»»
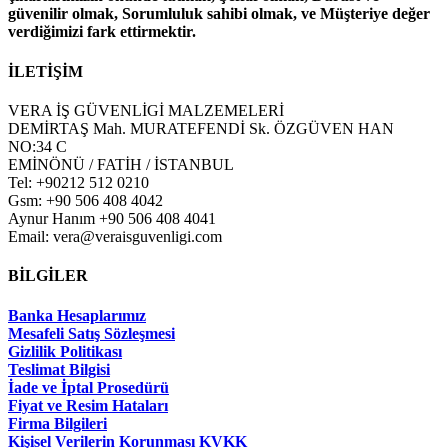
güvenilir olmak, Sorumluluk sahibi olmak, ve Müşteriye değer
verdiğimizi fark ettirmektir.
İLETİŞİM
VERA İŞ GÜVENLİGİ MALZEMELERİ
DEMİRTAŞ Mah. MURATEFENDİ Sk. ÖZGÜVEN HAN
NO:34 C
EMİNÖNÜ / FATİH / İSTANBUL
Tel: +90212 512 0210
Gsm: +90 506 408 4042
Aynur Hanım +90 506 408 4041
Email: vera@veraisguvenligi.com
BİLGİLER
Banka Hesaplarımız
Mesafeli Satış Sözleşmesi
Gizlilik Politikası
Teslimat Bilgisi
İade ve İptal Prosedürü
Fiyat ve Resim Hataları
Firma Bilgileri
Kişisel Verilerin Korunması KVKK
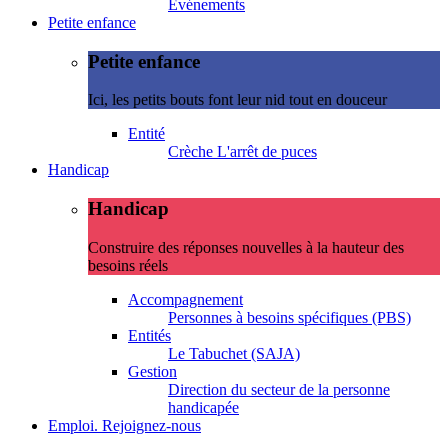
Evénements
Petite enfance
Petite enfance
Ici, les petits bouts font leur nid tout en douceur
Entité
Crèche L'arrêt de puces
Handicap
Handicap
Construire des réponses nouvelles à la hauteur des
besoins réels
Accompagnement
Personnes à besoins spécifiques (PBS)
Entités
Le Tabuchet (SAJA)
Gestion
Direction du secteur de la personne
handicapée
Emploi. Rejoignez-nous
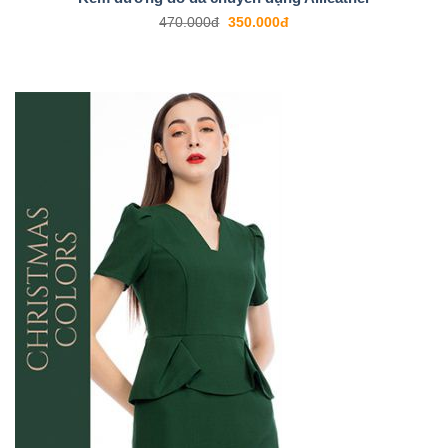
470.000
đ
350.000
đ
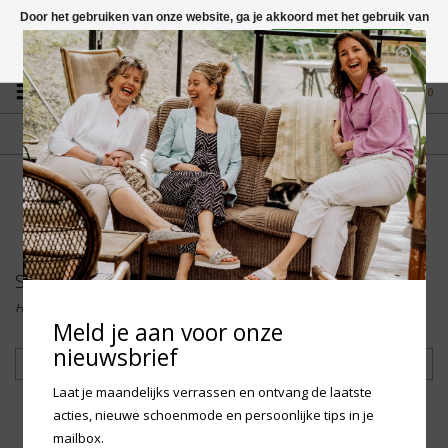
Door het gebruiken van onze website, ga je akkoord met het gebruik van
cookies om onze website te verbeteren.
Dit bericht verbergen
Vragen? App naar +31 58 250 1503
Meer over cookies »
0
GRATIS VERZENDING NL
FYSIEKE WINKEL
Vanaf € 75,-
in Mantgum (frl)
fdad
Sokken
Home
/
Heren
/
Sokken
Meld je aan voor onze
nieuwsbrief
Filteren
Laat je maandelijks verrassen en ontvang de laatste
acties, nieuwe schoenmode en persoonlijke tips in je
mailbox.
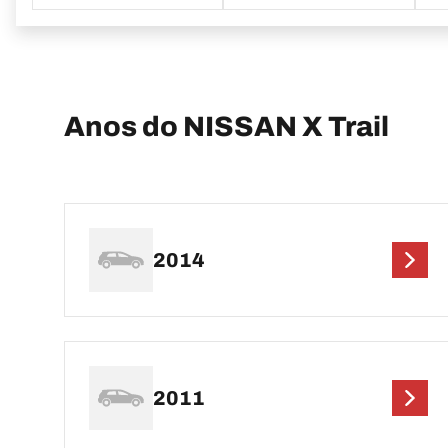
Anos do NISSAN X Trail
2014
2011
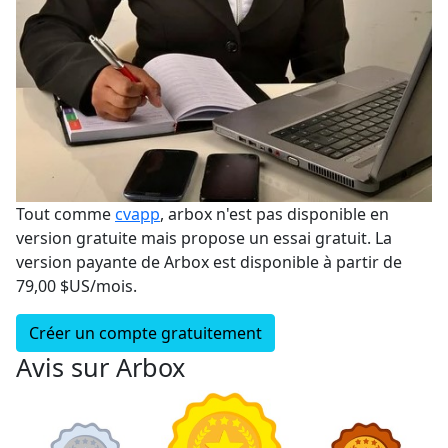
Tout comme
cvapp
, arbox n'est pas disponible en
version gratuite mais propose un essai gratuit. La
version payante de Arbox est disponible à partir de
79,00 $US/mois.
Créer un compte gratuitement
Avis sur Arbox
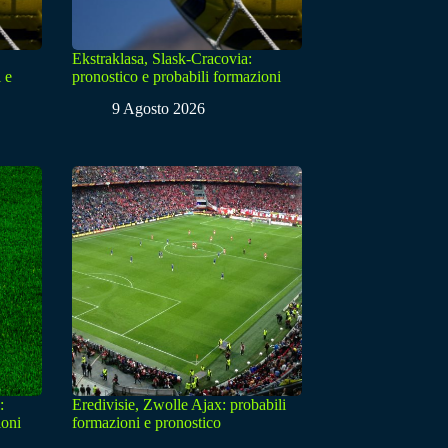
Ekstraklasa, Slask-Cracovia:
 e
pronostico e probabili formazioni
9 Agosto 2026
:
Eredivisie, Zwolle Ajax: probabili
ioni
formazioni e pronostico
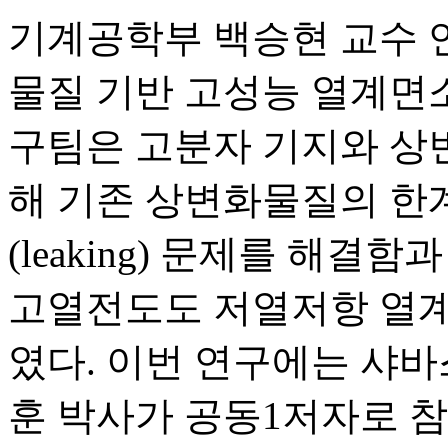
기계공학부 백승현 교수 
물질 기반 고성능 열계면
구팀은 고분자 기지와 상
해 기존 상변화물질의 한
(leaking) 문제를 해결
고열전도도 저열저항 열계
였다. 이번 연구에는 샤
훈 박사가 공동1저자로 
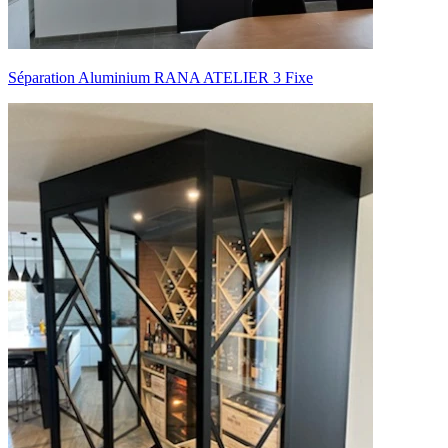
Séparation Aluminium RANA ATELIER 3 Fixe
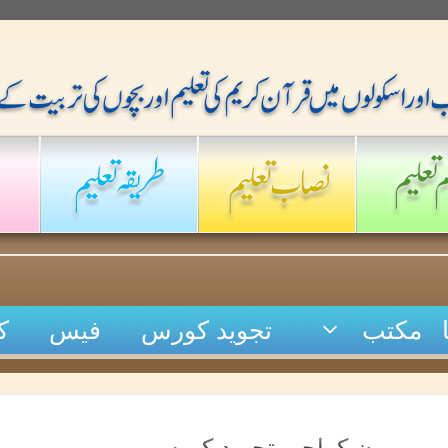
مکتب
تجوید کورس
فیس
ک
بیرون کراچی تجوید کورس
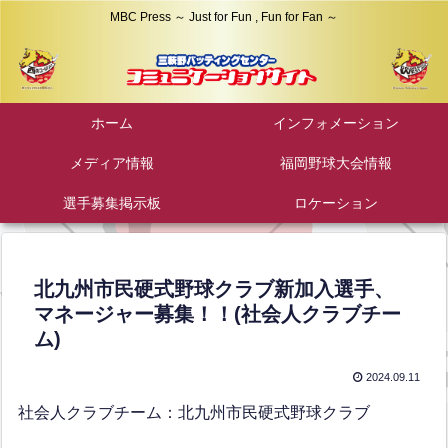
MBC Press ～ Just for Fun , Fun for Fan ～
ホーム
インフォメーション
メディア情報
福岡野球大会情報
選手募集掲示板
ロケーション
北九州市民硬式野球クラブ新加入選手、
マネージャー募集！！(社会人クラブチー
ム)
2024.09.11
社会人クラブチーム：北九州市民硬式野球クラブ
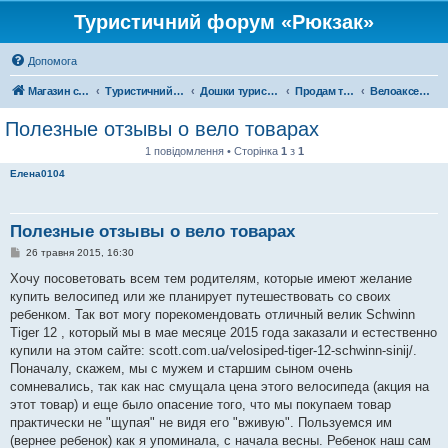
Туристичний форум «Рюкзак»
Допомога
Магазин спорядження
Туристичний форум «Рюкзак»
Дошки туристичних оголошень
Продам туристичне спорядження
Велоаксесуари
Полезные отзывы о вело товарах
1 повідомлення • Сторінка
1
з
1
Елена0104
Полезные отзывы о вело товарах
П
26 травня 2015, 16:30
о
в
Хочу посоветовать всем тем родителям, которые имеют желание
і
купить велосипед или же планирует путешествовать со своих
д
о
ребенком. Так вот могу порекомендовать отличный велик Schwinn
м
Tiger 12 , который мы в мае месяце 2015 года заказали и естественно
л
е
купили на этом сайте: scott.com.ua/velosiped-tiger-12-schwinn-sinij/.
н
Поначалу, скажем, мы с мужем и старшим сыном очень
н
я
сомневались, так как нас смущала цена этого велосипеда (акция на
этот товар) и еще было опасение того, что мы покупаем товар
практически не "щупая" не видя его "вживую". Пользуемся им
(вернее ребенок) как я упоминала, с начала весны. Ребенок наш сам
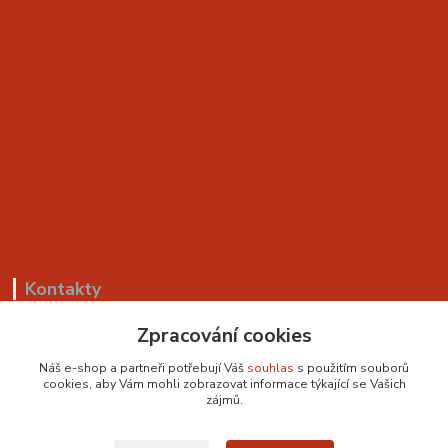
Kontakty
Zpracování cookies
+420 799 530 549
(Po-Pá, 8-18 hod.)
Náš e-shop a partneři potřebují Váš
souhlas
s použitím souborů
cookies, aby Vám mohli zobrazovat informace týkající se Vašich
sedackyvysocina@seznam.cz
zájmů.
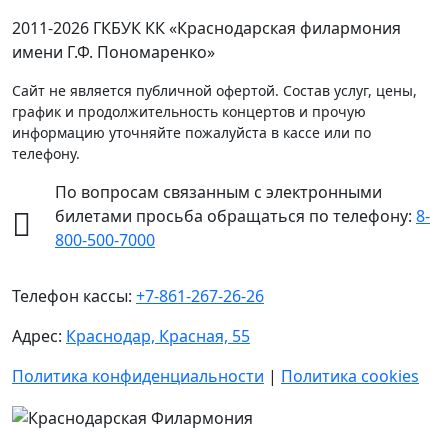
2011-2026 ГКБУК КК «Краснодарская филармония
имени Г.Ф. Пономаренко»
Сайт не является публичной офертой. Состав услуг, цены,
график и продолжительность концертов и прочую
информацию уточняйте пожалуйста в кассе или по
телефону.
По вопросам связанным с электронными
билетами просьба обращаться по телефону:
8-
800-500-7000
Телефон кассы:
+7-861-267-26-26
Адрес:
Краснодар, Красная, 55
Политика конфиденциальности
|
Политика cookies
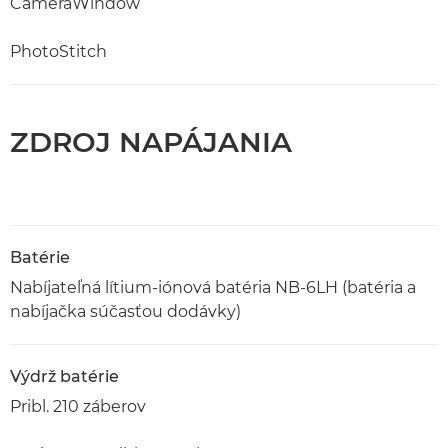
CameraWindow
PhotoStitch
ZDROJ NAPÁJANIA
Batérie
Nabíjateľná lítium-iónová batéria NB-6LH (batéria a
nabíjačka súčasťou dodávky)
Výdrž batérie
Pribl. 210 záberov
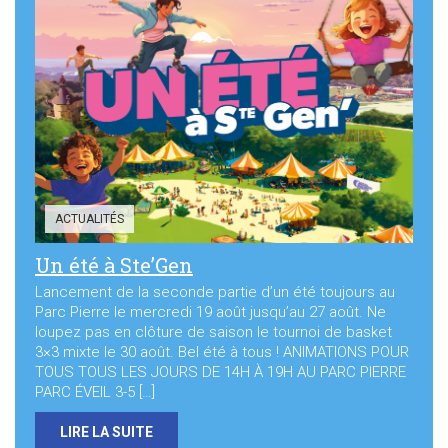
ACTUALITÉS
Un été à Ste’Gen
Lancement de la seconde partie d’un été toujours au
Parc Pierre le mercredi 19 août jusqu’au 27 août. Ne
loupez pas en clôture de saison le tournoi de basket
3×3 mixte le 30 août. Bel été à tous ! ANIMATIONS POUR
TOUS TOUS LES JOURS DE 14H À 19H AU PARC PIERRE
PARC ÉVEIL 3-5 […]
LIRE LA SUITE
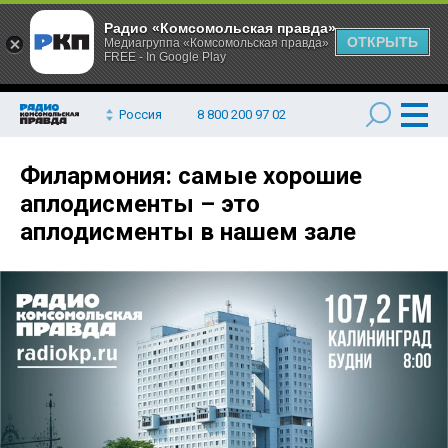
Радио «Комсомольская правда»
ОТКРЫТЬ
Медиагруппа «Комсомольская правда»
FREE - In Google Play
Россия
8 800 200 97 02
Филармония: самые хорошие
аплодисменты – это
аплодисменты в нашем зале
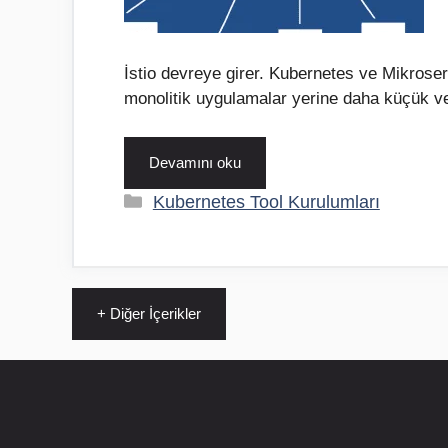
İstio devreye girer. Kubernetes ve Mikrose
monolitik uygulamalar yerine daha küçük v
Devamını oku
Kategoriler
Kubernetes Tool Kurulumları
+ Diğer İçerikler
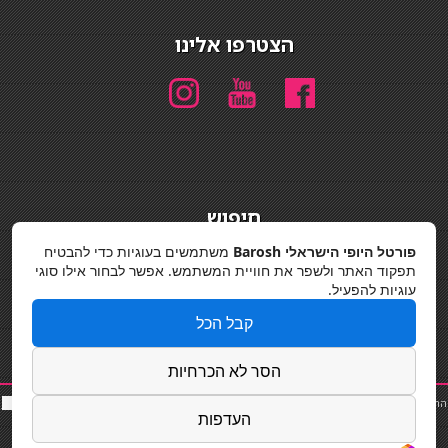
הצטרפו אלינו
חיפוש
חיפוש
פורטל היופי הישראלי Barosh
משתמשים בעוגיות כדי להבטיח
תפקוד האתר ולשפר את חוויית המשתמש. אפשר לבחור אילו סוגי
מדיניות פרטיות
עוגיות להפעיל.
קבל הכל
הסר לא הכרחיות
החלקות שיער
|
תאורה לבית
|
פאות ותוספות שיער
|
נייל סטודיו
|
תוספות שיער
|
שף פרטי
|
כ
סאות
העדפות
בר
|
קוסמטיקאית
|
כסא בר
|
פאות
|
קורס בניית ציפורניים
|
Powered by Barosh
Designed by
Barosh 2020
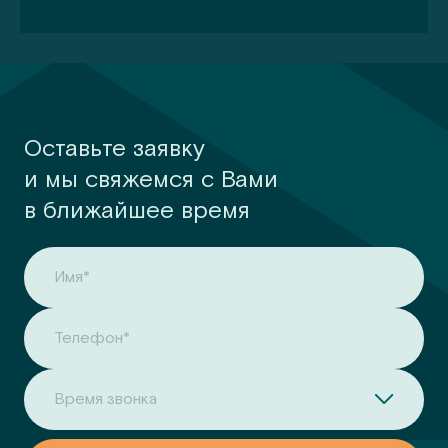
Оставьте заявку
и мы свяжемся с Вами
в ближайшее время
Имя*
Телефон*
Время звонка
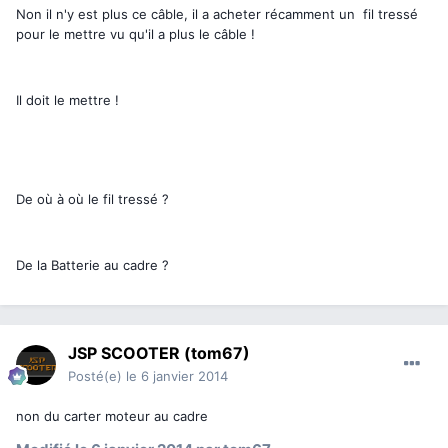
Non il n'y est plus ce câble, il a acheter récamment un fil tressé
pour le mettre vu qu'il a plus le câble !
Il doit le mettre !
De où à où le fil tressé ?
De la Batterie au cadre ?
JSP SCOOTER (tom67)
Posté(e)
le 6 janvier 2014
non du carter moteur au cadre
««
Reproduce the text from all the rows above without changing any of it, and leave the pictures out of your answer.

Exercise output —
güvenilir olmak, Sorumluluk sahibi olmak, ve Müşteriye değer
verdiğimizi fark ettirmektir.
İLETİŞİM
VERA İŞ GÜVENLİGİ MALZEMELERİ
DEMİRTAŞ Mah. MURATEFENDİ Sk. ÖZGÜVEN HAN
NO:34 C
EMİNÖNÜ / FATİH / İSTANBUL
Tel: +90212 512 0210
Gsm: +90 506 408 4042
Aynur Hanım +90 506 408 4041
Email: vera@veraisguvenligi.com
BİLGİLER
Banka Hesaplarımız
Mesafeli Satış Sözleşmesi
Gizlilik Politikası
Teslimat Bilgisi
İade ve İptal Prosedürü
Fiyat ve Resim Hataları
Firma Bilgileri
Kişisel Verilerin Korunması KVKK
Evénements
Petite enfance
Petite enfance
Ici, les petits bouts font leur nid tout en douceur
Entité
Crèche L'arrêt de puces
Handicap
Handicap
Construire des réponses nouvelles à la hauteur des
besoins réels
Accompagnement
Personnes à besoins spécifiques (PBS)
Entités
Le Tabuchet (SAJA)
Gestion
Direction du secteur de la personne
handicapée
Emploi. Rejoignez-nous
470.000
đ
350.000
đ
Door het gebruiken van onze website, ga je akkoord met het gebruik van
cookies om onze website te verbeteren.
Dit bericht verbergen
Vragen? App naar +31 58 250 1503
Meer over cookies »
0
GRATIS VERZENDING NL
FYSIEKE WINKEL
Vanaf € 75,-
in Mantgum (frl)
fdad
Sokken
Home
/
Heren
/
Sokken
Meld je aan voor onze
nieuwsbrief
Filteren
Laat je maandelijks verrassen en ontvang de laatste
acties, nieuwe schoenmode en persoonlijke tips in je
mailbox.
Anos do NISSAN X Trail
2014
2011
Tout comme
cvapp
, arbox n'est pas disponible en
version gratuite mais propose un essai gratuit. La
version payante de Arbox est disponible à partir de
79,00 $US/mois.
Créer un compte gratuitement
Avis sur Arbox
Ekstraklasa, Slask-Cracovia:
 e
pronostico e probabili formazioni
9 Agosto 2026
:
Eredivisie, Zwolle Ajax: probabili
ioni
formazioni e pronostico
기계공학부 백승현 교수 
물질 기반 고성능 열계면
구팀은 고분자 기지와 상
해 기존 상변화물질의 한
(leaking) 문제를 해결
고열전도도 저열저항 열계
였다. 이번 연구에는 샤
훈 박사가 공동1저자로 
Séparation Aluminium RANA ATELIER 3 Fixe
مکتب
تجوید کورس
فیس
ک
بیرون کراچی تجوید کورس
MBC Press ～ Just for Fun , Fun for Fan ～
ホーム
インフォメーション
メディア情報
福岡野球大会情報
選手募集掲示板
ロケーション
北九州市民硬式野球クラブ新加入選手、
マネージャー募集！！(社会人クラブチー
ム)
2024.09.11
社会人クラブチーム：北九州市民硬式野球クラブ
Туристичний форум «Рюкзак»
Допомога
Магазин спорядження
Туристичний форум «Рюкзак»
Дошки туристичних оголошень
Продам туристичне спорядження
Велоаксесуари
Полезные отзывы о вело товарах
1 повідомлення • Сторінка
1
з
1
Елена0104
Полезные отзывы о вело товарах
П
26 травня 2015, 16:30
о
в
Хочу посоветовать всем тем родителям, которые имеют желание
і
купить велосипед или же планирует путешествовать со своих
д
о
ребенком. Так вот могу порекомендовать отличный велик Schwinn
м
Tiger 12 , который мы в мае месяце 2015 года заказали и естественно
л
е
купили на этом сайте: scott.com.ua/velosiped-tiger-12-schwinn-sinij/.
н
Поначалу, скажем, мы с мужем и старшим сыном очень
н
я
сомневались, так как нас смущала цена этого велосипеда (акция на
этот товар) и еще было опасение того, что мы покупаем товар
практически не "щупая" не видя его "вживую". Пользуемся им
(вернее ребенок) как я упоминала, с начала весны. Ребенок наш сам
Kontakty
Zpracování cookies
+420 799 530 549
(Po-Pá, 8-18 hod.)
Náš e-shop a partneři potřebují Váš
souhlas
s použitím souborů
cookies, aby Vám mohli zobrazovat informace týkající se Vašich
sedackyvysocina@seznam.cz
zájmů.
2011-2026 ГКБУК КК «Краснодарская филармония
имени Г.Ф. Пономаренко»
Сайт не является публичной офертой. Состав услуг, цены,
график и продолжительность концертов и прочую
информацию уточняйте пожалуйста в кассе или по
телефону.
По вопросам связанным с электронными
билетами просьба обращаться по телефону:
8-
800-500-7000
Телефон кассы:
+7-861-267-26-26
Адрес:
Краснодар, Красная, 55
Политика конфиденциальности
|
Политика cookies
CameraWindow
PhotoStitch
ZDROJ NAPÁJANIA
Batérie
Nabíjateľná lítium-iónová batéria NB-6LH (batéria a
nabíjačka súčasťou dodávky)
Výdrž batérie
Pribl. 210 záberov
ACTUALITÉS
Un été à Ste’Gen
Lancement de la seconde partie d’un été toujours au
Parc Pierre le mercredi 19 août jusqu’au 27 août. Ne
loupez pas en clôture de saison le tournoi de basket
3×3 mixte le 30 août. Bel été à tous ! ANIMATIONS POUR
TOUS TOUS LES JOURS DE 14H À 19H AU PARC PIERRE
PARC ÉVEIL 3-5 […]
LIRE LA SUITE
Радио «Комсомольская правда»
ОТКРЫТЬ
Медиагруппа «Комсомольская правда»
FREE - In Google Play
Россия
8 800 200 97 02
Филармония: самые хорошие
аплодисменты – это
аплодисменты в нашем зале
İstio devreye girer. Kubernetes ve Mikrose
monolitik uygulamalar yerine daha küçük v
Devamını oku
Kategoriler
Kubernetes Tool Kurulumları
+ Diğer İçerikler
הצטרפו אלינו
חיפוש
חיפוש
פורטל היופי הישראלי Barosh
משתמשים בעוגיות כדי להבטיח
תפקוד האתר ולשפר את חוויית המשתמש. אפשר לבחור אילו סוגי
מדיניות פרטיות
עוגיות להפעיל.
קבל הכל
הסר לא הכרחיות
החלקות שיער
|
תאורה לבית
|
פאות ותוספות שיער
|
נייל סטודיו
|
תוספות שיער
|
שף פרטי
|
כ
סאות
העדפות
בר
|
קוסמטיקאית
|
כסא בר
|
פאות
|
קורס בניית ציפורניים
|
Powered by Barosh
Designed by
Barosh 2020
Оставьте заявку
и мы свяжемся с Вами
в ближайшее время
Имя*
Телефон*
Время звонка
Non il n'y est plus ce câble, il a acheter récamment un fil tressé
pour le mettre vu qu'il a plus le câble !
Il doit le mettre !
De où à où le fil tressé ?
De la Batterie au cadre ?
JSP SCOOTER (tom67)
Posté(e)
le 6 janvier 2014
non du carter moteur au cadre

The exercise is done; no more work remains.